**WHAT IS EXPECTED**
Please restate, exactly as written, the lines running from the beginning of the material through the line that has "94 42 14273" in it.

**AVAILABLE DATA**

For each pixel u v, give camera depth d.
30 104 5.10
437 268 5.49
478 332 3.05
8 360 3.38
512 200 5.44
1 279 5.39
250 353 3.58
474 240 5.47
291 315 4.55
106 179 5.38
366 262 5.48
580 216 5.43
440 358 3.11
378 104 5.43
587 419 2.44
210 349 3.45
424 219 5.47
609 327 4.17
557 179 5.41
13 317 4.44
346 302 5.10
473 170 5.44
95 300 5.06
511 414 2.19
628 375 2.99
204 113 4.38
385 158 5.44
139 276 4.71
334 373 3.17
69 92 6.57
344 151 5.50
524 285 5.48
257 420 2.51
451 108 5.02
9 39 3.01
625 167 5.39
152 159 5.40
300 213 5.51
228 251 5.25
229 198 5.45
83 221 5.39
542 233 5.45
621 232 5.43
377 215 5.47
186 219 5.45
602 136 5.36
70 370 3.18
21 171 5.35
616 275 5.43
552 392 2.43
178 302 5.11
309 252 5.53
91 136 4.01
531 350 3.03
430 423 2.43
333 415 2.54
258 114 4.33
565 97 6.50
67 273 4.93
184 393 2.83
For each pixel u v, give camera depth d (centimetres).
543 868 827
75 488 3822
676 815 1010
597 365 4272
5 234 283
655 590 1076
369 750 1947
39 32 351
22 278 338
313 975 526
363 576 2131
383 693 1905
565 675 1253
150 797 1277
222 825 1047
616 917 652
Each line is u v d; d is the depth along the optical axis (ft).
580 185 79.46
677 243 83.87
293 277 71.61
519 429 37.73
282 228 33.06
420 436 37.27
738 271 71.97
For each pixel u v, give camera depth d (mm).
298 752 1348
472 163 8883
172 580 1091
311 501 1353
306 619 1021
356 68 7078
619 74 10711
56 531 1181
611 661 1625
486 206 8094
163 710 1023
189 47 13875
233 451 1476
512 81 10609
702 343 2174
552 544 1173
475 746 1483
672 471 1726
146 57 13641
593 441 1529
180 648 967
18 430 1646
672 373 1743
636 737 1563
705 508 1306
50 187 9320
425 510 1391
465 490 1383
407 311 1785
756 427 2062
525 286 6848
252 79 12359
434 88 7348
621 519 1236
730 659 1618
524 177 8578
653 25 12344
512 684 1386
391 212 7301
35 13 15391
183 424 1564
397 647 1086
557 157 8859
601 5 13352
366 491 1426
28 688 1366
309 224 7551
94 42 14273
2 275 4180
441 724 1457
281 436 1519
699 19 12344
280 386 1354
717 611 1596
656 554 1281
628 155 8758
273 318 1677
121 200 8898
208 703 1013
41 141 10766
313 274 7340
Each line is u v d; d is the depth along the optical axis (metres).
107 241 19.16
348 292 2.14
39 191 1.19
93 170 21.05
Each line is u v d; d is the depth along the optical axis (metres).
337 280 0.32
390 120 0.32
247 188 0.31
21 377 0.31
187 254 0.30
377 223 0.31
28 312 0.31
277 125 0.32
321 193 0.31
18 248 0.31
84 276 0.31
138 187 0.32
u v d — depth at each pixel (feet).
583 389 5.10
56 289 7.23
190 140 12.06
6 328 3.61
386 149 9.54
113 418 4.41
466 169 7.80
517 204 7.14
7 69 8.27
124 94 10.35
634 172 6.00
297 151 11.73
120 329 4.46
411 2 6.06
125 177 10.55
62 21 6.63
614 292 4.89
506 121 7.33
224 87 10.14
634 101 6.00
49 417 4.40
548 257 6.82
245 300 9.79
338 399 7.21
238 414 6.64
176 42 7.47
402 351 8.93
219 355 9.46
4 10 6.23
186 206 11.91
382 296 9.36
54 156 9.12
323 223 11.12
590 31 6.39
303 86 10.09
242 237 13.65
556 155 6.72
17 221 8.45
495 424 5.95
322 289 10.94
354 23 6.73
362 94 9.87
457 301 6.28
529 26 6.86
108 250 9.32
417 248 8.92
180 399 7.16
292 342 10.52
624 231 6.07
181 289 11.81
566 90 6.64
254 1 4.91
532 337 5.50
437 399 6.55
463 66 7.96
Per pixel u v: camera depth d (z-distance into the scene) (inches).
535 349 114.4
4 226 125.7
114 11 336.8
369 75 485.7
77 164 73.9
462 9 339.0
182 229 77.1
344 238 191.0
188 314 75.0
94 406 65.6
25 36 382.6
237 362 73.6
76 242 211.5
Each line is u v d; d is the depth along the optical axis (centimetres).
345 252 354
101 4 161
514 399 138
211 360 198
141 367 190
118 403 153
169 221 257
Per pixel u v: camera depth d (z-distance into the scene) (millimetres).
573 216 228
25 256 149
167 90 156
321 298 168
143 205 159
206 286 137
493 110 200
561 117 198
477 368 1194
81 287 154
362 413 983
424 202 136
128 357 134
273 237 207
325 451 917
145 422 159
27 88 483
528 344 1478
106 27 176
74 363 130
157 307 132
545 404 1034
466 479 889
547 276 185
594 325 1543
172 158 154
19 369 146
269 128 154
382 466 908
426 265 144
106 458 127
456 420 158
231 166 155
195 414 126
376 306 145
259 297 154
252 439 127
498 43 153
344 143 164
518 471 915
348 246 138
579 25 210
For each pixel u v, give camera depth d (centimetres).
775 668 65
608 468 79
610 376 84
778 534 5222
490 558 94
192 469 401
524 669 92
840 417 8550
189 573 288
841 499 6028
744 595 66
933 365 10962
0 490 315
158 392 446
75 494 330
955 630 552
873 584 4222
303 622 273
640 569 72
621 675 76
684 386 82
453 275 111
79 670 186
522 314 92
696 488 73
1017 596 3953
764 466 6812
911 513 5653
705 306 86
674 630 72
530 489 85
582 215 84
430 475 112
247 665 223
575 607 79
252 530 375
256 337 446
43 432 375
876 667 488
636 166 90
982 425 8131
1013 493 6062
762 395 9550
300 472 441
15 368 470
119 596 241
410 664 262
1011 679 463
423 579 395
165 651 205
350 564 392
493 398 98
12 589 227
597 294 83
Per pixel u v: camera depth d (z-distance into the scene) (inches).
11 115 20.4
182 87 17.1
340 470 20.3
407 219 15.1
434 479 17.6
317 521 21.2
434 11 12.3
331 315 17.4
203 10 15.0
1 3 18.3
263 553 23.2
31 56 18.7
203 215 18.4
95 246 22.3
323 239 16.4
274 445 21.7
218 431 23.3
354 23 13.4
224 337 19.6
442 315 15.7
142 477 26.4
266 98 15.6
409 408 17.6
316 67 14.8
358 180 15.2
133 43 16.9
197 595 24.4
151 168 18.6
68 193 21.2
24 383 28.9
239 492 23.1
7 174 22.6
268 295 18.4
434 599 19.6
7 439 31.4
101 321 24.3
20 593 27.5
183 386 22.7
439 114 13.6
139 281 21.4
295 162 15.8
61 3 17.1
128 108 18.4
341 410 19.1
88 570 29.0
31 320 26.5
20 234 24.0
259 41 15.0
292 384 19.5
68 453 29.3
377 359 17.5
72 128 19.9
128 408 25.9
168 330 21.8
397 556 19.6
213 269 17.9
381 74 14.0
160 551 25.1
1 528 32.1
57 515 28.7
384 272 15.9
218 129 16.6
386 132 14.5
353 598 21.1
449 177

**RESPONSE TO THE TASK**
For each pixel u v, give camera depth d.
30 104 5.10
437 268 5.49
478 332 3.05
8 360 3.38
512 200 5.44
1 279 5.39
250 353 3.58
474 240 5.47
291 315 4.55
106 179 5.38
366 262 5.48
580 216 5.43
440 358 3.11
378 104 5.43
587 419 2.44
210 349 3.45
424 219 5.47
609 327 4.17
557 179 5.41
13 317 4.44
346 302 5.10
473 170 5.44
95 300 5.06
511 414 2.19
628 375 2.99
204 113 4.38
385 158 5.44
139 276 4.71
334 373 3.17
69 92 6.57
344 151 5.50
524 285 5.48
257 420 2.51
451 108 5.02
9 39 3.01
625 167 5.39
152 159 5.40
300 213 5.51
228 251 5.25
229 198 5.45
83 221 5.39
542 233 5.45
621 232 5.43
377 215 5.47
186 219 5.45
602 136 5.36
70 370 3.18
21 171 5.35
616 275 5.43
552 392 2.43
178 302 5.11
309 252 5.53
91 136 4.01
531 350 3.03
430 423 2.43
333 415 2.54
258 114 4.33
565 97 6.50
67 273 4.93
184 393 2.83
For each pixel u v, give camera depth d (centimetres).
543 868 827
75 488 3822
676 815 1010
597 365 4272
5 234 283
655 590 1076
369 750 1947
39 32 351
22 278 338
313 975 526
363 576 2131
383 693 1905
565 675 1253
150 797 1277
222 825 1047
616 917 652
Each line is u v d; d is the depth along the optical axis (ft).
580 185 79.46
677 243 83.87
293 277 71.61
519 429 37.73
282 228 33.06
420 436 37.27
738 271 71.97
For each pixel u v, give camera depth d (mm).
298 752 1348
472 163 8883
172 580 1091
311 501 1353
306 619 1021
356 68 7078
619 74 10711
56 531 1181
611 661 1625
486 206 8094
163 710 1023
189 47 13875
233 451 1476
512 81 10609
702 343 2174
552 544 1173
475 746 1483
672 471 1726
146 57 13641
593 441 1529
180 648 967
18 430 1646
672 373 1743
636 737 1563
705 508 1306
50 187 9320
425 510 1391
465 490 1383
407 311 1785
756 427 2062
525 286 6848
252 79 12359
434 88 7348
621 519 1236
730 659 1618
524 177 8578
653 25 12344
512 684 1386
391 212 7301
35 13 15391
183 424 1564
397 647 1086
557 157 8859
601 5 13352
366 491 1426
28 688 1366
309 224 7551
94 42 14273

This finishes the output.